指示 1
データの行のうち、「Which series has the largest range」を含む行からデータの最後の行までを、両端の行も含めて一字も変えずにそのまま返してください。画像は答えから省いてください。

----

前回のnoteで「自民党総裁選は最高の生きた勉強材料」とお伝えしましたが、さっそく面白い話題が出てきましたね。
そう、「金融所得増税」です。
実は前回2021年の自民党総裁選でも話題になった論点ですが、改めておさらいしていきたいと思います!
ちなみに私ハマネコは、金融所得増税については
絶対反対!
です。
金融所得増税とは
そもそも、金融所得増税とはいったいどんな論点なのでしょうか?
まず一般的な所得税は、お金をたくさん稼げば稼ぐほど税率が高くなっていきます。
スポーツ選手や芸能人などは「稼いだお金の半分は税金として持っていかれる」と噂されますが、まさにその通りです(実際は節税対策をしているのでしょうが(笑))
税金の目的は「ブルジョワから多く取って、平民に分け与える」という富の再分配を行うことですから、稼ぎが大きいほど税率が上がることはある意味当たり前です。
しかし「金融所得」、すなわち株や投資信託の売買で稼いだお金に関しては、税率が一律約20%と決まっています。
1万円の利益が出たら2千円が、1億の利益が出たら2千万円が、税金になるのです。
「これはおかしいから、金融所得についても他の所得税目と同じように税率を上げよう!」、というのが金融所得増税です。
金融所得増税は格差を助長?
金融所得増税が注目される理由として、現在の「一律20%」という税制が格差を助長しているという意見があります。
まず一般的な傾向として、富裕層ほど総資産に占める金融資産(株・投資信託・不動産など)の割合は高くなります。
一方で通常の所得税率は、最高で55%。
すなわち所得を労働で得た人と、株で得た人とでは、最大35%もの税率の差が生じてしまうのです(厳密には控除額の影響も受けますが)。
特にメディアで取り上げられるのが、下図のようないわゆる「一億円の壁」を示したグラフ。
![](https://assets.st-note.com/img/1725691820-sdFfSK45pilwgnWmkMQANhER.png?width=1200)
所得が1億円を超えると税負担が下がる、というものです。
1億円までは税負担が右肩上がりなのですが、1億円を超えたところでガクンと下がっていることが分かりますね。
金融所得増税で割れる自民党
さて、今回の自民党総裁選に話を戻します。
すでに何人が出馬を表明しておりますが、そのうちの一人である石破茂元幹事長が金融所得増税を主張したことで、一気に話が動き出しました。
一方で同じく出馬を表明している「コバホーク」こと小林鷹之元経済安保相や、おなじみ小泉進次郎元環境相は、反対を表明しています。
石破氏が主張するように金融所得増税を行えば、「ブルジョワから多く取る」という税金の本来の目的に見合っています。
とはいえ増税を主張しているわけですから、選挙には不利に働くことは否めません。

----

指示 2
金融所得増税についての提示文から、「特にメディアで取り上げられる」から「所得が1億円を超えると税負担が下がる、というものです。」までを一字も変えずに打ち直してください。

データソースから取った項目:
----

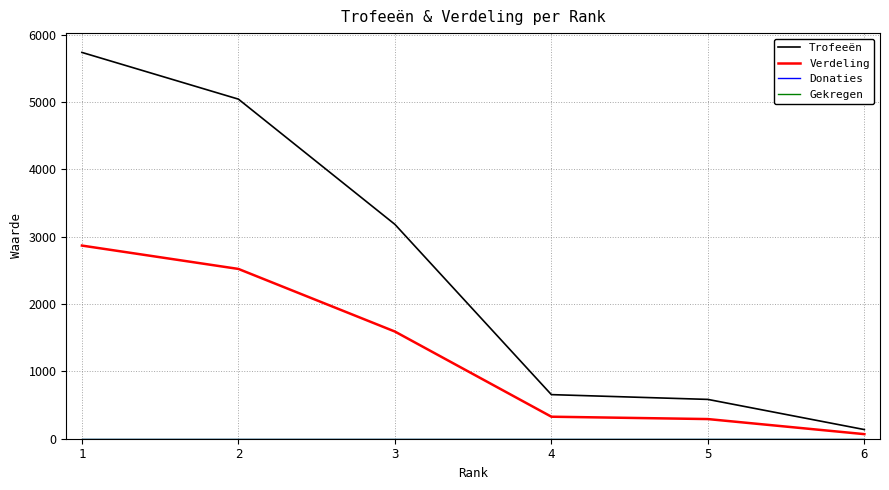

Which series has the widest spread of values?

Trofeeën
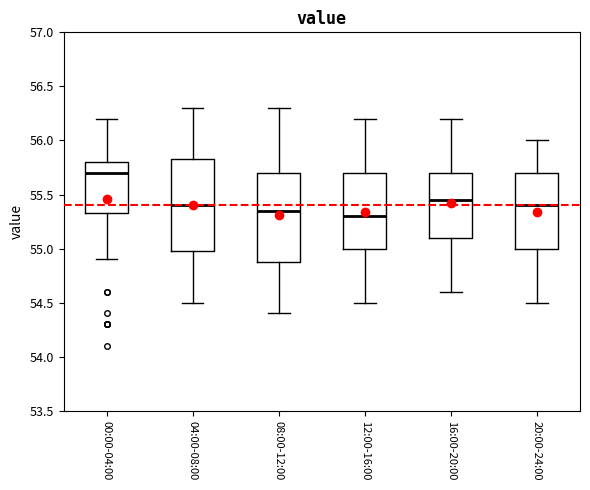

Which box's median line is the highest?

00:00-04:00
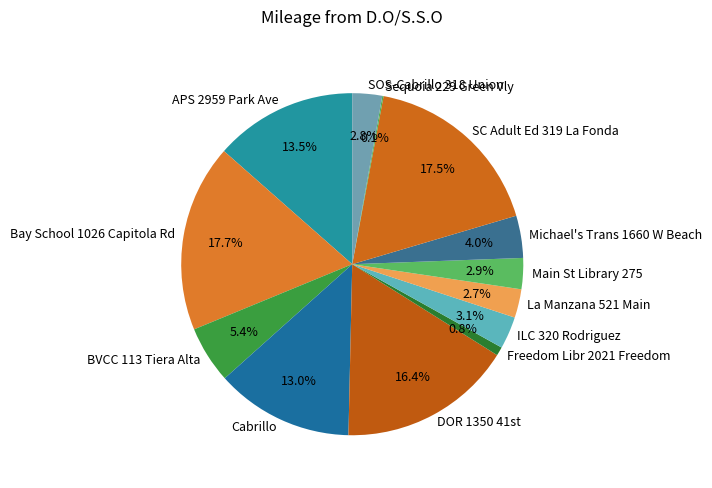

What percentage is the BVCC 113 Tiera Alta slice, to the nearest percent?

5%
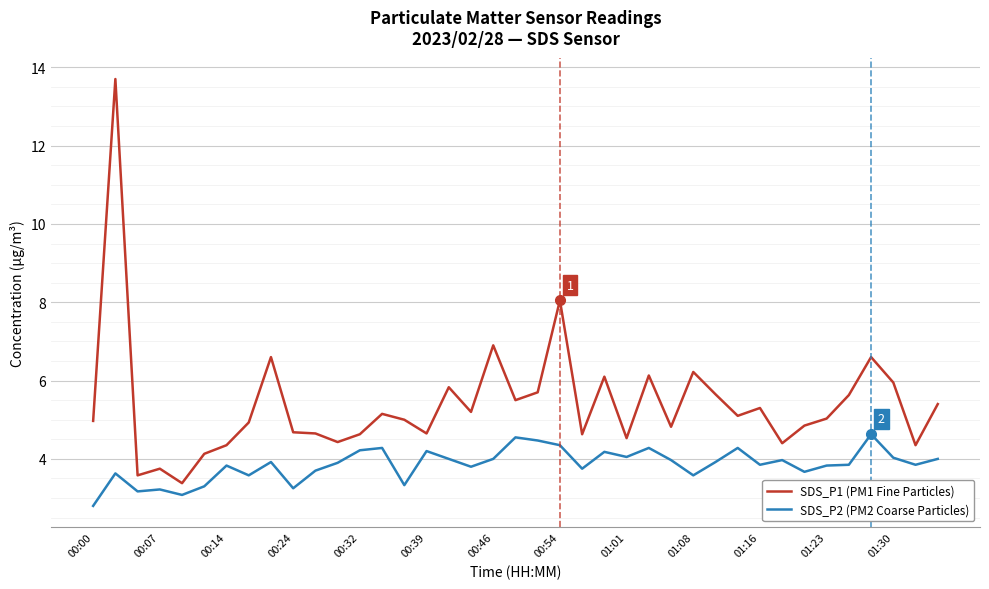

Which series has the largest range (max minus min)?

SDS_P1 (PM1 Fine Particles)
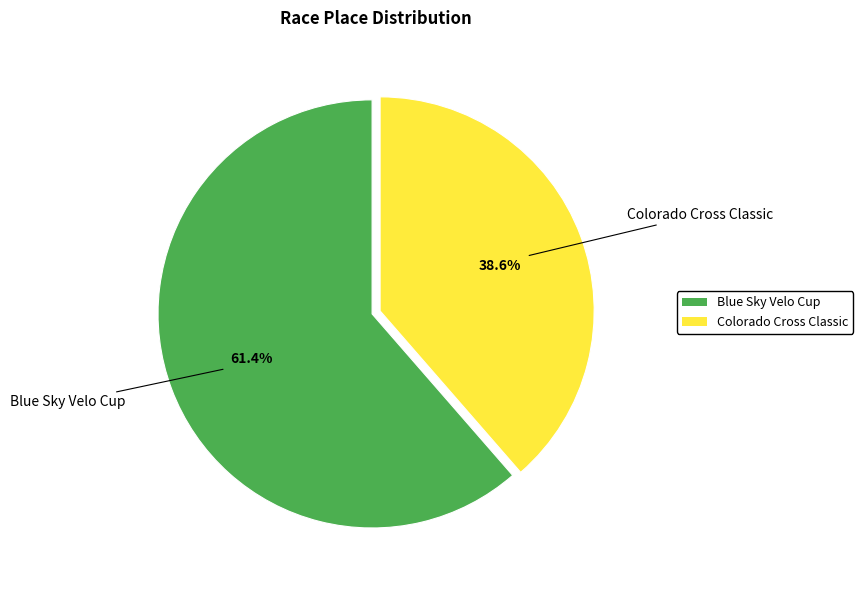

Is Blue Sky Velo Cup the majority of the pie?

Yes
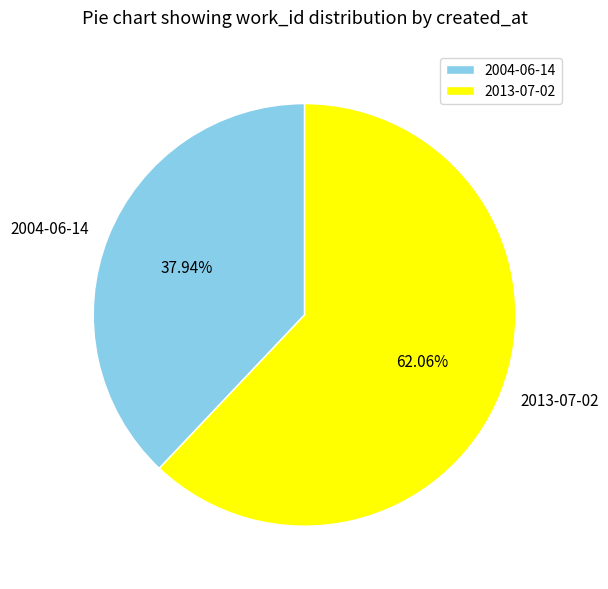

What is the smallest slice in the pie chart?

2004-06-14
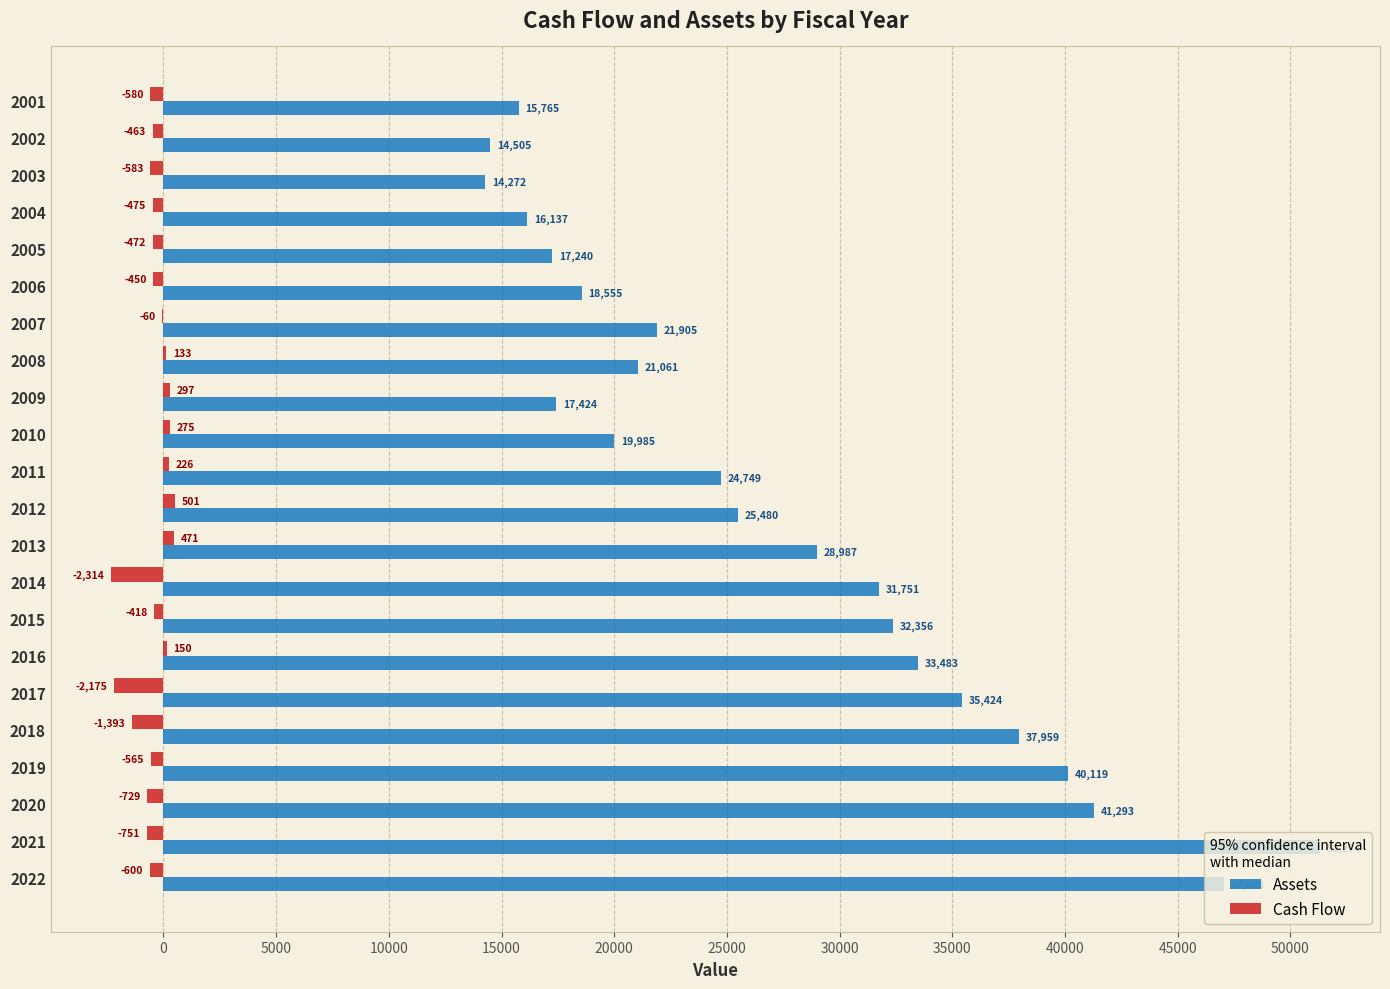

Which series has the largest total across all categories?

Assets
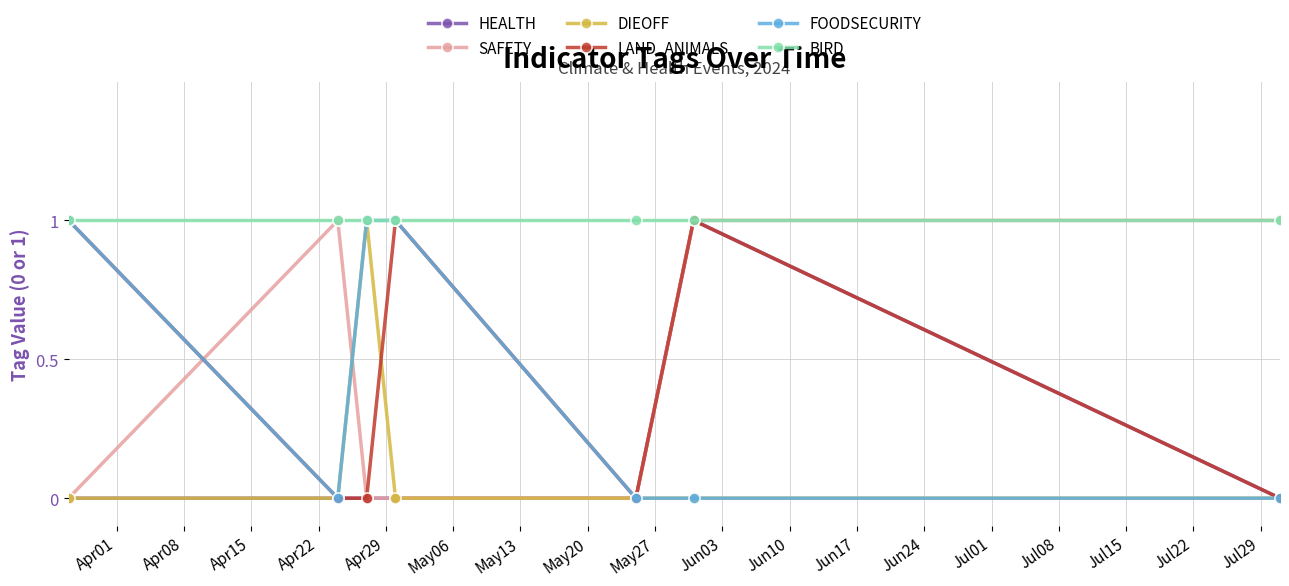

Which series ends up on top after the final intersection of LAND_ANIMALS and SAFETY?

SAFETY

----

解答欄 1
Which series has the largest range (max minus min)?

SDS_P1 (PM1 Fine Particles)

Is Blue Sky Velo Cup the majority of the pie?

Yes

What is the smallest slice in the pie chart?

2004-06-14

Which series has the largest total across all categories?

Assets

Which series ends up on top after the final intersection of LAND_ANIMALS and SAFETY?

SAFETY

解答欄 2
特にメディアで取り上げられるのが、下図のようないわゆる「一億円の壁」を示したグラフ。
![](https://assets.st-note.com/img/1725691820-sdFfSK45pilwgnWmkMQANhER.png?width=1200)
所得が1億円を超えると税負担が下がる、というものです。